According to the regression equations, the maximum qualified single-seed index and the minimum missing index are the optimization goals, implying that F_max is the final optimization goal. The optimization module of Design Expert 10.0.3 is used to constrain the goals and obtain the optimal solution. The optimal conditions are predicted as follows: suction hole diameter of 3.624 mm, pressure relief block length of 63.369 mm, and air pressure at 3.797 kPa. The actual test conditions are revised as follows: suction hole diameter of 3.6 mm, pressure relief block length of 63.4 mm, and air pressure of 3.8 kPa.
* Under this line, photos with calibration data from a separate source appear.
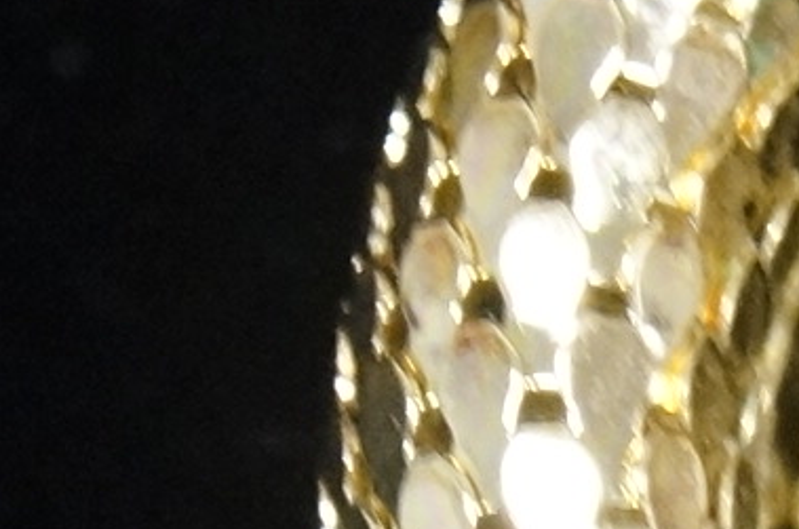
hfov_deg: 4.7
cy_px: 601
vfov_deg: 3.1
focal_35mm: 436
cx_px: 1701
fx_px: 9662
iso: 2500
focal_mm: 45
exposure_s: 1/25
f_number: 10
Under these optimal conditions, after three parallel tests, the actual qualified index is 94.87% ± 0.98%, the missing index is 1.45% ± 0.32%, and the multiple index is 3.68% ± 0.62%. These values are consistent with the predicted values with errors within 5% (single-seed qualified index of 94.936%, missing index of 1.329%, and multiple index of 3.2%). The good experimental performance between the predicted values and the testing values is confirmed, indicating that the structural parameters optimized using RSM are acceptable.

7. Conclusions

(1)

A new crawler-type on-film precision seeding device is designed by extending the duckbill hole-forming device to form hole-forming belts and lateral seed taking. The structure and composition of the hole-forming device are introduced. The working principle determines the structural parameters of the key components of the structure. DEM-CFD gas–solid coupling simulation is used to simulate the drag force and movement speed parameters of cotton seeds during seeding. After the simulation, a response surface test is conducted to establish mechanical models of the operation process and analyze the effects of suction hole diameter, pressure relief block length, and air pressure on the seeding performance.

(2)

An orthogonal combination test is designed, and the RSM software Design Expert 10.0.3 is used to analyze the impact of test factors on the response index. The optimal working parameter combination of the crawler-type on-film cotton hole seeder include the following: suction hole diameter of 3.6 mm, pressure relief block length of 63.4 mm, and air pressure of 3.8 kPa. At this time, the performance indicators of the crawler-type cotton on-film hole seeder are a qualified single-seed index of 94.936%, missing index of 1.329%, and multiple index of 3.2%.